A cone and a cylinder have equal heights. The ratio of the radii of their bases (cone : cylinder) is 2 : 1. What is the ratio of the volume of the cone to the volume of the cylinder?

Introduction / Context:
This problem tests your understanding of the volumes of a right circular cone and a right circular cylinder when their heights are equal. Both solids are fundamental three dimensional shapes in mensuration. Many aptitude questions compare their volumes when certain dimensions are related through simple ratios. Knowing the volume formulas and being able to substitute ratios instead of actual numbers allows you to solve such problems quickly and without complex calculations.

Given Data / Assumptions:
• There is a right circular cone and a right circular cylinder.
• The heights of the cone and the cylinder are equal; let this common height be h units.
• The ratio of their radii (cone : cylinder) is 2 : 1. Let the radius of the cone be 2r and the radius of the cylinder be r.
• We are asked to find the ratio of the volume of the cone to the volume of the cylinder.

Concept / Approach:
Recall the standard volume formulas:
• Volume of a cylinder: V_cylinder = π * r^2 * h.
• Volume of a cone: V_cone = (1 / 3) * π * R^2 * h, where R is the radius of the cone and h is the height. Since both solids have the same height and radii in ratio 2 : 1, we can express the radii using a common variable r and then compute the ratio of volumes symbolically. This approach keeps the calculations simple and independent of specific numerical heights or radii.

Step-by-Step Solution:
Step 1: Let the radius of the cylinder be r and its height be h. Step 2: Given that the radii are in the ratio 2 : 1 (cone : cylinder), the radius of the cone is 2r. Step 3: Write the volume of the cone: V_cone = (1 / 3) * π * (2r)^2 * h = (1 / 3) * π * 4r^2 * h = (4 / 3) * π * r^2 * h. Step 4: Write the volume of the cylinder: V_cylinder = π * r^2 * h. Step 5: Form the ratio V_cone : V_cylinder = (4 / 3) * π * r^2 * h : π * r^2 * h. Step 6: Cancel the common factors π, r^2 and h to get V_cone : V_cylinder = 4 / 3 : 1 = 4 : 3.

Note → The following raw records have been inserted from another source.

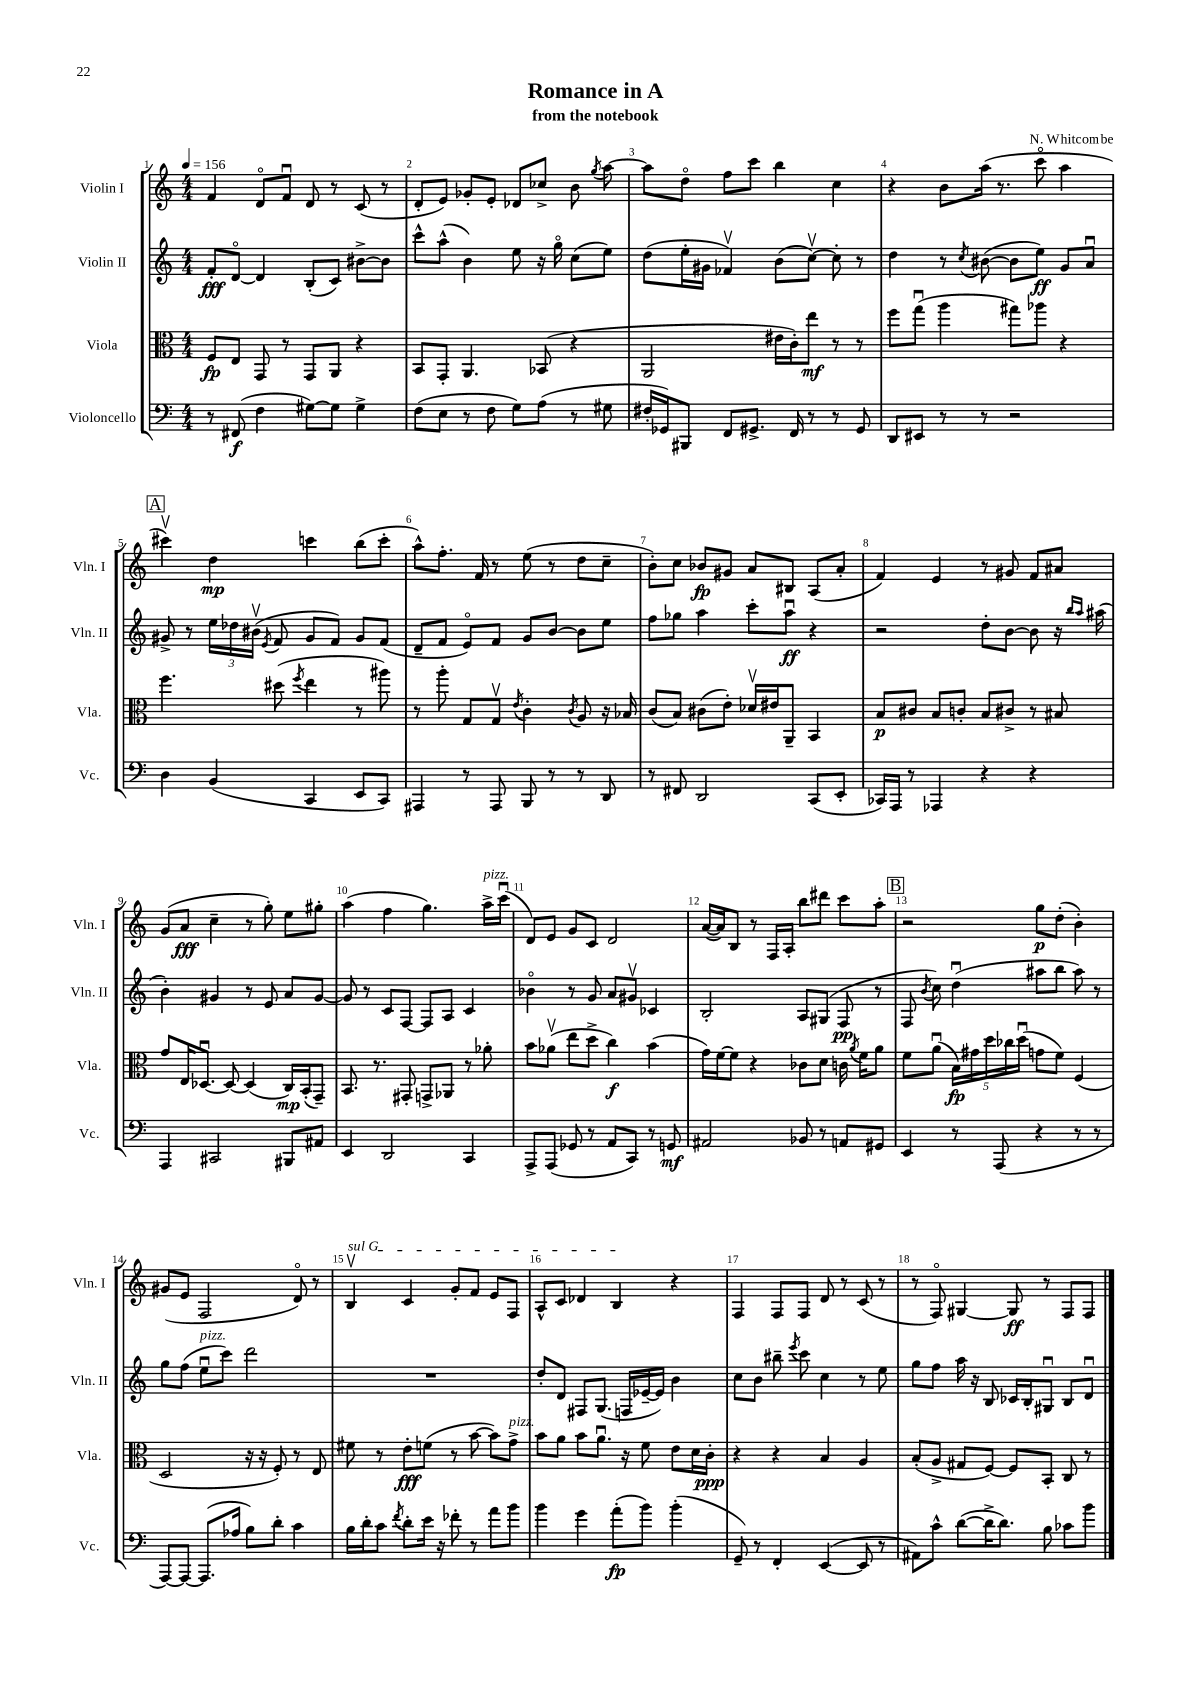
\header { title = "Romance in A" composer = "N. Whitcombe" subtitle = "from the notebook" }
<<
\new StaffGroup <<
\new Staff = "s0" \with { instrumentName = "Violin I" shortInstrumentName = "Vln. I" } {
    \clef treble \key c \major \numericTimeSignature \time 4/4 \tempo 4 = 156
    \autoBeamOff f'4 d'8[\flageolet f'8]\downbow d'8 r8 c'8( r8 |
    d'8[-. e'8]) ges'8[-. e'8]-. des'8[ ces''8]-> b'8 \acciaccatura { g''8 } a''8~ |
    a''8[ d''8]\flageolet f''8[ c'''8] b''4 c''4 |
    r4 b'8[ a''16]( r8. c'''8\flageolet a''4 |
    \mark \markup { \box "A" } cis'''4\upbow) d''4\mp c'''4 b''8[( c'''8]-. |
    a''8[-^) f''8.]-. f'16 r8 e''8( r8 d''8[ c''8]-- |
    b'8[-.) c''8] bes'8[\fp gis'8] a'8[ bis8] a8[( a'8]-. |
    f'4) e'4 r8 gis'8 f'8[ ais'8] |
    g'8[( a'8]\fff c''4-- r8 g''8-.) e''8[ gis''8]-. |
    a''4( f''4 g''4.) a''16[->^\markup { \italic "pizz." } c'''16]\downbow( |
    d'8[) e'8] g'8[ c'8] d'2 |
    a'16[~( a'16) b8] r8 f16[ a16]-. b''8[ dis'''8] c'''8[ a''8]-. |
    \mark \markup { \box "B" } r2 g''8[\p d''8]-.( b'4-.) |
    gis'8[( e'8] f2 d'8\flageolet) r8 |
    \once \override TextSpanner.bound-details.left.text = \markup { \italic "sul G" } b4\upbow\startTextSpan c'4 g'8[-. f'8] e'8[ f8] |
    a8[-^ c'8] des'4 b4\stopTextSpan r4 |
    f4 f8[ f8] d'8 r8 c'8( r8 |
    r8 f8\flageolet) gis4~ gis8\ff r8 f8[ f8] \bar "|." |
}
\new Staff = "s1" \with { instrumentName = "Violin II" shortInstrumentName = "Vln. II" } {
    \clef treble \key c \major \numericTimeSignature \time 4/4
    \autoBeamOff f'8[-.\fff d'8]~\flageolet d'4 b8[-.( c'8]) bis'8[~-> bis'8] |
    c'''8[-^ a''8]-^( b'4) e''8 r16 g''16\flageolet c''8[( e''8]) |
    d''8[( e''16-. gis'16] fes'4\upbow) b'8[( c''8]~\upbow) c''8-. r8 |
    d''4 r8 \acciaccatura { c''8 } bis'8~( bis'8[ e''8]\ff) g'8[ a'8]\downbow |
    \mark \markup { \box "A" } gis'8-> r8 \tuplet 3/2 { e''16[ des''16 bis'16]\upbow( } \acciaccatura { e'8 } f'8 gis'8[ f'8]) gis'8[ f'8]( |
    d'8[-- f'8] e'8[\flageolet) f'8] g'8[ b'8]~ b'8[ e''8] |
    f''8[ ges''8] a''4 c'''8[-. a''8]\downbow\ff r4 |
    r2 d''8[-. b'8]~ b'8 r16 \grace { b''16[ a''16] } ais''16( |
    b'4-.) gis'4 r8 e'8 a'8[ gis'8]~ |
    gis'8 r8 c'8[ f8]~ f8[ a8] c'4 |
    bes'4\flageolet r8 g'8 a'8[ gis'8]\upbow ces'4 |
    b2-. a8[ gis8]( f8\pp r8 |
    \mark \markup { \box "B" } f8 \acciaccatura { b'8 } c''8) d''4\downbow( ais''8[ b''8] ais''8) r8 |
    g''8[ f''8]( e''8[\downbow^\markup { \italic "pizz." } c'''8]) d'''2 |
    R1 |
    d''8[-. d'8] fis8[ g8.]( f16[ ees'16~-- ees'16]) b'4 |
    c''8[ b'8] bis''8-- \acciaccatura { e'''8 } c'''8 c''4 r8 e''8 |
    g''8[ f''8] a''16 r16 b8 ces'16[ b16-. gis8]\downbow b8[ d'8]\downbow \bar "|." |
}
\new Staff = "s2" \with { instrumentName = "Viola" shortInstrumentName = "Vla." } {
    \clef alto \key c \major \numericTimeSignature \time 4/4
    \autoBeamOff f8[\fp e8] g,8 r8 g,8[ a,8] r4 |
    b,8[ g,8]-. a,4. bes,8( r4 |
    a,2 eis'16[ c'16-.) e''8]\mf r8 r8 |
    f''8[ g''8]\downbow( a''4 gis''8[) aes''8] r4 |
    \mark \markup { \box "A" } f''4. dis''8( \acciaccatura { f''8 } e''4 r8 ais''8) |
    r8 a''8-. g8[ g8]\upbow \acciaccatura { e'8 } c'4-. \acciaccatura { c'8 } a8 r16 bes16 |
    c'8[( b8]) cis'8[( e'8]-.) des'16[\upbow eis'16 a,8]-- b,4 |
    b8[\p cis'8] b8[ c'8]-. b8[ cis'8]-> r8 bis8 |
    g'8[ e16 des8.]~\downbow des8~ des4( c16[\mp) b,16-.( g,8]--) |
    b,8. r8. gis,8-. g,8[-> aes,8] r8 aes'8-. |
    b'8[ aes'8]\upbow( e''8[ d''8]-> c''4\f) b'4( |
    g'16[) f'16~ f'8] r4 ces'8[ d'8] c'16 \acciaccatura { a'8 } f'16[ a'8] |
    \mark \markup { \box "B" } f'8[ a'8]\downbow( \tuplet 5/4 { b16[\fp) gis'16 d''16 ces''16 d''16]\downbow( } g'8[ f'8]) f4( |
    d2 r16 r16 f8-.) r8 e8 |
    fis'8 r8 e'8[-.\fff f'8]( r8 b'8~ b'8[) g'8]->^\markup { \italic "pizz." } |
    b'8[ a'8] b'8[ a'8.]\downbow r16 f'8 e'8[ d'16 c'16]-.\ppp |
    r4 r4 b4 a4 |
    b8[-.( a8]-> gis8[ f8]~) f8[ b,8]-. c8 r8 \bar "|." |
}
\new Staff = "s3" \with { instrumentName = "Violoncello" shortInstrumentName = "Vc." } {
    \clef bass \key c \major \numericTimeSignature \time 4/4
    \autoBeamOff r8 fis,8\f( f4 gis8[~) gis8] gis4-> |
    f8[( e8] r8 f8 g8[) a8]( r8 gis8 |
    fis16[-. ges,16) bis,,8] f,8[ gis,8.]-> f,16 r8 r8 gis,8 |
    d,8[ eis,8] r8 r8 r2 |
    \mark \markup { \box "A" } d4 b,4( c,4 e,8[ c,8]) |
    ais,,4 r8 ais,,8 b,,8 r8 r8 d,8 |
    r8 fis,8 d,2 c,8[( e,8]-. |
    ces,16[) a,,16] r8 aes,,4 r4 r4 |
    a,,4 cis,2 bis,,8[ ais,8] |
    e,4 d,2 c,4 |
    a,,8[-> a,,8]( ges,8 r8 a,8[ c,8]) r8 g,8\mf |
    ais,2 bes,8 r8 a,8[ gis,8] |
    \mark \markup { \box "B" } e,4 r8 a,,8( r4 r8 r8 |
    a,,8[~) a,,8]~ a,,8.[( aes16] b8[) d'8]-. c'4 |
    b16[ d'16-. c'8] \acciaccatura { f'8 } d'8[-. e'16] r16 fes'8-. r8 a'8[ b'8] |
    b'4 g'4 a'8[-.\fp( b'8]) b'4-.( |
    g,8--) r8 f,4-. e,4~( e,8 r8 |
    ais,8[) c'8]-^ d'8[~( d'16-> d'8.]) b8 ces'8[ b'8] \bar "|." |
}
>>
>>
\layout { \context { \Score \override BarNumber.break-visibility = ##(#f #t #t) barNumberVisibility = #all-bar-numbers-visible } }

Verification / Alternative check:
You can choose simple numerical values to verify. For example, let r = 1 unit and h = 3 units. Then the cylinder's volume is π * 1^2 * 3 = 3π. The cone's radius is 2 units, so its volume is (1 / 3) * π * 2^2 * 3 = (1 / 3) * π * 4 * 3 = 4π. The ratio V_cone : V_cylinder is 4π : 3π, which simplifies to 4 : 3, matching our algebraic result. This confirms that the ratio does not depend on the specific numerical values of r and h as long as the given conditions are met.

Why Other Options Are Wrong:
A ratio of 3 : 4 would imply that the cone has smaller volume than the cylinder, which is not true when the cone's radius is larger and only the height is scaled in the same way. Ratios of 2 : 1 or 1 : 2 ignore the factor 1 / 3 present in the cone volume formula and the squaring of the radius, leading to incorrect comparisons. Only 4 : 3 correctly accounts for both the squared radius ratio and the 1 / 3 factor in the cone volume formula.

Common Pitfalls:
A common mistake is to forget the 1 / 3 factor in the cone volume formula and to write V_cone = π * R^2 * h instead of (1 / 3) * π * R^2 * h. Another error is to treat the radii linearly without squaring them, which would give a wrong ratio. Always remember that in volume formulas for solids of revolution, the radius usually appears squared (as in π * r^2), so ratio comparisons must square the scale factor for radii. Checking the formula carefully before substituting ratios helps avoid these errors.

Final Answer:
The ratio of the volume of the cone to the volume of the cylinder is 4:3.